Bahn streitet Auftrag für den Bericht ab – reagiert aber dennoch Auf Nachfrage von „Report Mainz“ lässt die Bahn verlauten, dass es sich bei den Schilderungen um „eine Zusammenstellung von Aussagen aus rein subjektiver Sicht des Autors“ handele. Einen Auftrag für den Bericht habe es nicht gegeben. Laut Bahn habe der überwiegende Anteil der Aussagen einer internen Überprüfung durch die Konzernrevision nicht standgehalten. Gleichzeitig hat die Bahn allerdings nach Bekanntwerden des Berichts reagiert, und sei nun laut eigener Darstellung unter anderem in der Lage, deutlich schneller zu erkennen, wenn Instandhaltungsfristen eventuell überschritten werden. Das Unternehmen betont: „Die Sicherheit unseres Systems war und ist zu jeder Zeit gewährleistet.“

„Report Mainz“ deckt auf

Ein Mitarbeiter, der bis heute bei der DB Netz AG beschäftigt ist und für den Bericht befragt wurde, äußert allerdings gegenüber „Report Mainz“, dass Inspektionen im Schienennetz immer wieder regelwidrig verlängert worden seien, weil es dafür nicht genügend Personal gebe. Zudem würden nicht eingehaltene Inspektionsfristen durch das Erstellen von Folgeaufträgen verschleiert – als Folge sieht der Mitarbeiter ein latentes Sicherheitsproblem im Schienennetz. Die Bahn äußerte dazu gegenüber „Report Mainz“, dass in Einzelfällen Fristen verlängert worden seien. Dass Vorgesetzte Druck ausübten, entspräche nicht dem Führungsstil der Bahn.

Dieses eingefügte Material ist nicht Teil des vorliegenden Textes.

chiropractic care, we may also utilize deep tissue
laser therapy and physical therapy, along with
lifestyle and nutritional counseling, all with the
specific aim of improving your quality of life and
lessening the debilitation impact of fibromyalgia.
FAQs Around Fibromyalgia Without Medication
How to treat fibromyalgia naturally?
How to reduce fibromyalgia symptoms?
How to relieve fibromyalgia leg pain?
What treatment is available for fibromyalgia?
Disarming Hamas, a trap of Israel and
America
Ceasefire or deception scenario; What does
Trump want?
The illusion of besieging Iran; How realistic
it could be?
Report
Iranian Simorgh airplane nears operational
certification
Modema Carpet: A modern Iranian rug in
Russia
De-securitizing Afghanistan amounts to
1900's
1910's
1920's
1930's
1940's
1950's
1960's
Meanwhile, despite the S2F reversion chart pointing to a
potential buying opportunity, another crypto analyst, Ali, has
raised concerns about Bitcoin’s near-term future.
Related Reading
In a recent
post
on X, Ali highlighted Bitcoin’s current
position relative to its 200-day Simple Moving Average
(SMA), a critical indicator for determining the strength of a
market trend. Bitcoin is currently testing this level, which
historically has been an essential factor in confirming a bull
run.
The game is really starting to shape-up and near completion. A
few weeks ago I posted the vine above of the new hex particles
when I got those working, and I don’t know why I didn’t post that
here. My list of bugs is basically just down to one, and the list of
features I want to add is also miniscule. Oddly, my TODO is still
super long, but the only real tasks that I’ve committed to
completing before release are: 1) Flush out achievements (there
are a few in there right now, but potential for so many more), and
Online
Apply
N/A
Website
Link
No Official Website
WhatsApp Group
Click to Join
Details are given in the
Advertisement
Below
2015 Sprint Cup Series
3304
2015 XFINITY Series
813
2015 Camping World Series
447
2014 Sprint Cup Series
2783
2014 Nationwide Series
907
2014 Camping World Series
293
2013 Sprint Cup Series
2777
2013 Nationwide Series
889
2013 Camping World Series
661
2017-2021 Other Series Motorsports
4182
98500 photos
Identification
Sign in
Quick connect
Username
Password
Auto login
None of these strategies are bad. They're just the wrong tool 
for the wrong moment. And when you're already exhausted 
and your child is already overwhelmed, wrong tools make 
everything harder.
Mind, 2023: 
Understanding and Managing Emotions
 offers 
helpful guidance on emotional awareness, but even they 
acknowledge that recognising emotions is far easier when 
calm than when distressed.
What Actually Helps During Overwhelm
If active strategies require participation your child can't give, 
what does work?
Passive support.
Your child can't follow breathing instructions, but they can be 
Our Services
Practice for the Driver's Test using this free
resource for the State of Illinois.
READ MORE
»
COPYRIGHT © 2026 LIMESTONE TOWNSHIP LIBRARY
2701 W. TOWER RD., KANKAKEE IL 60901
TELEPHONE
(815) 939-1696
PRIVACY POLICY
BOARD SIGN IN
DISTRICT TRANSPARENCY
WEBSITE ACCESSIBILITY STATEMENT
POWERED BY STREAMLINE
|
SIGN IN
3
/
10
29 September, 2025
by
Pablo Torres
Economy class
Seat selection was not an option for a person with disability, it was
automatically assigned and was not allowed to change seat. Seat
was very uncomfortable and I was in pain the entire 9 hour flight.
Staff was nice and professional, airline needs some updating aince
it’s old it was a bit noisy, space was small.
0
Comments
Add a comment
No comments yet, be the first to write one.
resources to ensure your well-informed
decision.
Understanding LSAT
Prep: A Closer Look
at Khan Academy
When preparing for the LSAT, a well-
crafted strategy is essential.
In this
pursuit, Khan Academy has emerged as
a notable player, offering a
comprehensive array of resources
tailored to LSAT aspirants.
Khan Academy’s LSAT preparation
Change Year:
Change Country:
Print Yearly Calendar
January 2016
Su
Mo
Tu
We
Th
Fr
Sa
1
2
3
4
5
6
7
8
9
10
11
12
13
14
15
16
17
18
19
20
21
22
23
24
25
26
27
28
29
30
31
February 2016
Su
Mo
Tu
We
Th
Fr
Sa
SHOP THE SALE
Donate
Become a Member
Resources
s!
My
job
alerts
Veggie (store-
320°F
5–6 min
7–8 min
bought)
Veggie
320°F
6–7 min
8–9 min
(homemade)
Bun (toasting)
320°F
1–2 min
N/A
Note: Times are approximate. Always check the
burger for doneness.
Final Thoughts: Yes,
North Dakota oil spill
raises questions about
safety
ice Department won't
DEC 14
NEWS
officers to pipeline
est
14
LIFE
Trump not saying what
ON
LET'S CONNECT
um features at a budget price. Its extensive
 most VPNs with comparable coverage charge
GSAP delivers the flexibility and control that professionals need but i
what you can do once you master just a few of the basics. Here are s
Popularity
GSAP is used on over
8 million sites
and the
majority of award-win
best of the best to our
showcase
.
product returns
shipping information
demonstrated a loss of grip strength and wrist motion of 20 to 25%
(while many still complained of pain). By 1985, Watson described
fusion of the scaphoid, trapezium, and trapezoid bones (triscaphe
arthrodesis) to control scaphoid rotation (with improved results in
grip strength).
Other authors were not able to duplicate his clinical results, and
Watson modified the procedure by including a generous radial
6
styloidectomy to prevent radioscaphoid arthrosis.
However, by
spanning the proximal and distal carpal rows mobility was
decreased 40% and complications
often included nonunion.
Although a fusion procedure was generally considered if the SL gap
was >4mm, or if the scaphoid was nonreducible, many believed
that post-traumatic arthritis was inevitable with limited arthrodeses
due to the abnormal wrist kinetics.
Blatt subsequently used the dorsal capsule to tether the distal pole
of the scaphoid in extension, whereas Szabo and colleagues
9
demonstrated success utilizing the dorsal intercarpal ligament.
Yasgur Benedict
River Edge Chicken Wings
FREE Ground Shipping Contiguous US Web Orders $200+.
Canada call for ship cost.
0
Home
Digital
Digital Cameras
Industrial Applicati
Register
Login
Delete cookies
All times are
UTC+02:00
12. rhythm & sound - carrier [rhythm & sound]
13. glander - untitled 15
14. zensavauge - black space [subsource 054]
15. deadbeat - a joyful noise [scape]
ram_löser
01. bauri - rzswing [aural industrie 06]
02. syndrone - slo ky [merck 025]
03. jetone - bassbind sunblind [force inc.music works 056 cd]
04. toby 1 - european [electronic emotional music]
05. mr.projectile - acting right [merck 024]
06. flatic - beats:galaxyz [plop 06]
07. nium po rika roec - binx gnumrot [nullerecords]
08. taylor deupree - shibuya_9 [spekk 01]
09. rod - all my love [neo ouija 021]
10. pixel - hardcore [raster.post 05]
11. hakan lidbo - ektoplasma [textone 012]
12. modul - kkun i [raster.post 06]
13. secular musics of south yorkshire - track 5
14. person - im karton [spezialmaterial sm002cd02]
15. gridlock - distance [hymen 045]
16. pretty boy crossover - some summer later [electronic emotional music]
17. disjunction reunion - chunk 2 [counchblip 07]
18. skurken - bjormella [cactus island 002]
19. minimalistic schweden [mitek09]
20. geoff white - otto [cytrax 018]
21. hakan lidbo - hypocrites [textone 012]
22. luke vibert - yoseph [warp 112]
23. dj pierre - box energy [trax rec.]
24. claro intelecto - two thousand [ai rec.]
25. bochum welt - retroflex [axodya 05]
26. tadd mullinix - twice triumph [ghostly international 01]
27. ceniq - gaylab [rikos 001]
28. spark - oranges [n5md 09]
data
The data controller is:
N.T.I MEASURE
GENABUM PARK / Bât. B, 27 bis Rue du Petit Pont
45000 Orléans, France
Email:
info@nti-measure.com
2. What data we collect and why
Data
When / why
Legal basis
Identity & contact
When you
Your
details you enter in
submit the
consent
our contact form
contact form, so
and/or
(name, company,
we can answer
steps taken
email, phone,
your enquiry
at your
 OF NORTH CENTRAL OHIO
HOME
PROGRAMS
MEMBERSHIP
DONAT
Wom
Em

Zudem hat der Verfasser des Berichts sein Vorgehen mit seiner direkten Vorgesetzten von Anfang an abgestimmt und sie über die Ergebnisse der Befragung auf dem Laufenden gehalten. Das belegen E-Mails, die innerhalb der DB Netz AG zirkulieren und die „Report Mainz“ exklusiv vorliegen.